• _Task item A_
In the text on big data below, rewrite the paragraph beginning "Correlation is not causation" as a short bulleted list that keeps its main facts.

• _Text block_
»»

Ford Motor Co. opened a Silicon Valley office in 2012 focused on big data, innovation and the user experience. Walmart records well over 1 million customer transactions every hour, saving them to databases estimated to have over 200 times the information in all of the books in the Library of Congress.
Big data have moved from technology circles into the business mainstream. But what is it?
The term big data describes the volumes of data generated by an enterprise, including Web-browsing trails, point-of-sale data, ATM records and other customer information generated within an organization, plus huge stores of data from new external sources such as social networks like Facebook, Twitter, YouTube and LinkedIn, sensor and even surveillance data and massive public and private databases.
These data sets can be so large and complex that they become difficult to process using traditional database management tools and data processing applications. The data is often unstructured, unformatted and unwieldy. But there can be important business information ready to be unleashed.
Ever improving computer hardware tools, such as virtually unlimited storage and continually faster processing speeds, combined with software tools, such as artificial intelligence, machine learning and pattern recognition, can be applied to these vast troves of data.
Managers can measure and analyze more precisely than ever before, thus allowing much more insight about their businesses and a better understanding of their customers. This knowledge can translate into more accurate predictions, wiser decisions and stronger performance.
It is critical to note that big data require management vision and human insight. There needs to be an understanding of how the mathematics differs from reality and an understanding of the business theory underlying the analytical results. Most importantly, the assumptions underpinning the analysis call for thorough understanding and critical evaluation.
Senior decision makers have a duty to embrace evidence-based decision making. The data-driven CEO welcomes, encourages and creates a culture that supports it. For example, when the CEO has a gut feeling about a business trend, the data might not support that intuition. Senior executives that are genuinely data driven will override their intuitions when the data do not agree with it.
Managers must understand the pitfalls and limitations, as well as the potential of big data. Good data scientists should in part be pessimistic with a great concern about what the information is truly indicating, being sensitive to what can go wrong with predictions and model designs.
Correlation is not causation. With such large data sets and well-honed measurement there is substantial risk of false discoveries. Just because elements of the data are highly correlated, does not mean that there is a causal relationship between them. Indeed, the correlation might not be meaningful at all from a business viewpoint. Management must use skill and experience to avoid this trap.
Furthermore, any mathematical model inevitably is a simplification. Modeling is used very successfully in the physical sciences. This is not the case in substantially more complex systems, such as economics and social systems, which are disciplines directly affecting business.
Managers must understand the observable business theory or insight that explains the statistical inferences. Conclusions are much stronger and more valuable when there is this business insight. The numbers do not speak for themselves. Managers speak for them, giving them meaning.
It is human nature to use analysis to confirm one’s own biases and prejudices. It can be all too easy to use massive data troves to see what management wants to see without realizing it is doing so. Big data might provide raw material for biased fact-finding ostensibly based on statistics.
Big data are a powerful tool to support smart decision-making. Managers must employ it thoughtfully, being fully aware of the obstacles to maximizing its utility. Management can realize value of big data to better serve customers and the enterprise as a whole.

««

• _Listed entries_

»»

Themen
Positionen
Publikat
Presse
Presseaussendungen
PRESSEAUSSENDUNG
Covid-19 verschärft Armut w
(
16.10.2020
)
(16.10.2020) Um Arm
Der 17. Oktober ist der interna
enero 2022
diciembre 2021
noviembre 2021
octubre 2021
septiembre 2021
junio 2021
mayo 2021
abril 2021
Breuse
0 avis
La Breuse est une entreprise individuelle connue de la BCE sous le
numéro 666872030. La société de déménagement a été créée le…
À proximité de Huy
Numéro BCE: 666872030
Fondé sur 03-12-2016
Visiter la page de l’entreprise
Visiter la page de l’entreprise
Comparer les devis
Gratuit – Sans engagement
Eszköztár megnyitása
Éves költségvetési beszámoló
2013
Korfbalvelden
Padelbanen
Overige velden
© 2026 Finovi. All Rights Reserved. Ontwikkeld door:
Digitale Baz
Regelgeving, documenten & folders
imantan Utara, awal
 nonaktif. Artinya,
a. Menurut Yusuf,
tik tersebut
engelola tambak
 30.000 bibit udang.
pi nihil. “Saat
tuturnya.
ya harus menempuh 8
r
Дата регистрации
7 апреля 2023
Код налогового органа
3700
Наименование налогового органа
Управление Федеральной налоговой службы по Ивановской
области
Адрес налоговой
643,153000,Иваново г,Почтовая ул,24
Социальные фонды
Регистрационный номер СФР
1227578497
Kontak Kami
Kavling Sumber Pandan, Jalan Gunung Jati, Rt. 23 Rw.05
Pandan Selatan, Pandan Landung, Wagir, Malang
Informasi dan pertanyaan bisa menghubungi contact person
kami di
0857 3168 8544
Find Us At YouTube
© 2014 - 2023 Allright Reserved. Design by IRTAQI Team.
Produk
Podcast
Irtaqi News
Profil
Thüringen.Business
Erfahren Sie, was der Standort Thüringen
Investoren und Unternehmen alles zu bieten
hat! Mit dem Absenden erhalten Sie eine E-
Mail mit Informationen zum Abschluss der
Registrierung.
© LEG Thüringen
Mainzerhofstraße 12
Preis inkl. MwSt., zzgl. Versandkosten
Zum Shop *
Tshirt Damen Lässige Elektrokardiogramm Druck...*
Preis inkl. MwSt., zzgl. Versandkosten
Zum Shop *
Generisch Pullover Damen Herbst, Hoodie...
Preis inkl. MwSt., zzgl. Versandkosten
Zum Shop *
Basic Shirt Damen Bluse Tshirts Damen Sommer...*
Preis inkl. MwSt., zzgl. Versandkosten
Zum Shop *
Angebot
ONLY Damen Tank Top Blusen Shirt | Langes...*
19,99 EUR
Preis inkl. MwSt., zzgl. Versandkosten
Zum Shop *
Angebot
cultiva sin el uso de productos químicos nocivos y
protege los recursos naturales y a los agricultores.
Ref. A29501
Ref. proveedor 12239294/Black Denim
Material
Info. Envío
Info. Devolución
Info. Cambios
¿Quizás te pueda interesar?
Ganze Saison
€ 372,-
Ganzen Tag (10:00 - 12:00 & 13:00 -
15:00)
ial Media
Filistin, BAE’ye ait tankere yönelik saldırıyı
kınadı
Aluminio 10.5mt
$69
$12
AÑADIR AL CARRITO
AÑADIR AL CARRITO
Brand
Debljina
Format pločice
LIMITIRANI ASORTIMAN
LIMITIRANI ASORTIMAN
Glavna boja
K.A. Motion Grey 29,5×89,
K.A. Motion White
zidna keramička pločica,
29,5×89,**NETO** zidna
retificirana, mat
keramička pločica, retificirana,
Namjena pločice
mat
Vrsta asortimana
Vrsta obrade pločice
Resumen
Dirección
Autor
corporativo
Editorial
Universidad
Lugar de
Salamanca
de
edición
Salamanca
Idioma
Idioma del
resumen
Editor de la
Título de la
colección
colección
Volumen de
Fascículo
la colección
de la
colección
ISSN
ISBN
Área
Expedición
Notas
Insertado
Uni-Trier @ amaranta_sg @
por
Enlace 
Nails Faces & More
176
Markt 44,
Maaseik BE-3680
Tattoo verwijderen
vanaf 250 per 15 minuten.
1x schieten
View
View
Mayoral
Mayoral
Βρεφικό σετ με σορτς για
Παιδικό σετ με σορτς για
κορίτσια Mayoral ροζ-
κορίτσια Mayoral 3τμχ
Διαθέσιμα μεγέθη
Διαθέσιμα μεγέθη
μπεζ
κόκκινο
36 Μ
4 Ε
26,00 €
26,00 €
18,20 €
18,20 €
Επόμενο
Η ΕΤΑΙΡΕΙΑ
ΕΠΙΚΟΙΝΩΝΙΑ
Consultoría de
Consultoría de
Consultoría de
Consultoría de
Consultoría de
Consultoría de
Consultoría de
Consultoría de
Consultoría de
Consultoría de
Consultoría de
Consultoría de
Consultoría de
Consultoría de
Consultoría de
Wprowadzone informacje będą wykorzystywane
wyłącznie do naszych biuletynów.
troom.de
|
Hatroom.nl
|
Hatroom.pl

««

• _Task item B_
Replace "Visiter" with "Consulter" in the entries from their first line through the line holding "Comparer les devis", inclusive, and give only those lines with nothing else changed.

• _Expected output A_
- Correlation is not causation.
- Very large data sets and precise measurement carry a substantial risk of false discoveries.
- Highly correlated elements of the data do not necessarily have a causal relationship.
- A correlation may have no business meaning at all.
- Management must use skill and experience to avoid this trap.

• _Expected output B_
Themen
Positionen
Publikat
Presse
Presseaussendungen
PRESSEAUSSENDUNG
Covid-19 verschärft Armut w
(
16.10.2020
)
(16.10.2020) Um Arm
Der 17. Oktober ist der interna
enero 2022
diciembre 2021
noviembre 2021
octubre 2021
septiembre 2021
junio 2021
mayo 2021
abril 2021
Breuse
0 avis
La Breuse est une entreprise individuelle connue de la BCE sous le
numéro 666872030. La société de déménagement a été créée le…
À proximité de Huy
Numéro BCE: 666872030
Fondé sur 03-12-2016
Consulter la page de l’entreprise
Consulter la page de l’entreprise
Comparer les devis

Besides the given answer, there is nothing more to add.